• **Exercise details**
If a line in the material below has the word "Sudbury", copy it.

• **Recorded data**
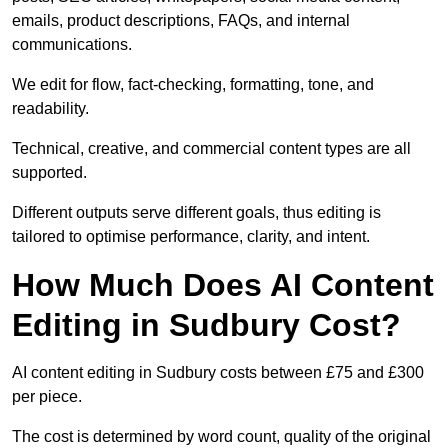
emails, product descriptions, FAQs, and internal
communications.
We edit for flow, fact-checking, formatting, tone, and
readability.
Technical, creative, and commercial content types are all
supported.
Different outputs serve different goals, thus editing is
tailored to optimise performance, clarity, and intent.
How Much Does AI Content
Editing in Sudbury Cost?
AI content editing in Sudbury costs between £75 and £300
per piece.
The cost is determined by word count, quality of the original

• **The completed task**
Editing in Sudbury Cost?
AI content editing in Sudbury costs between £75 and £300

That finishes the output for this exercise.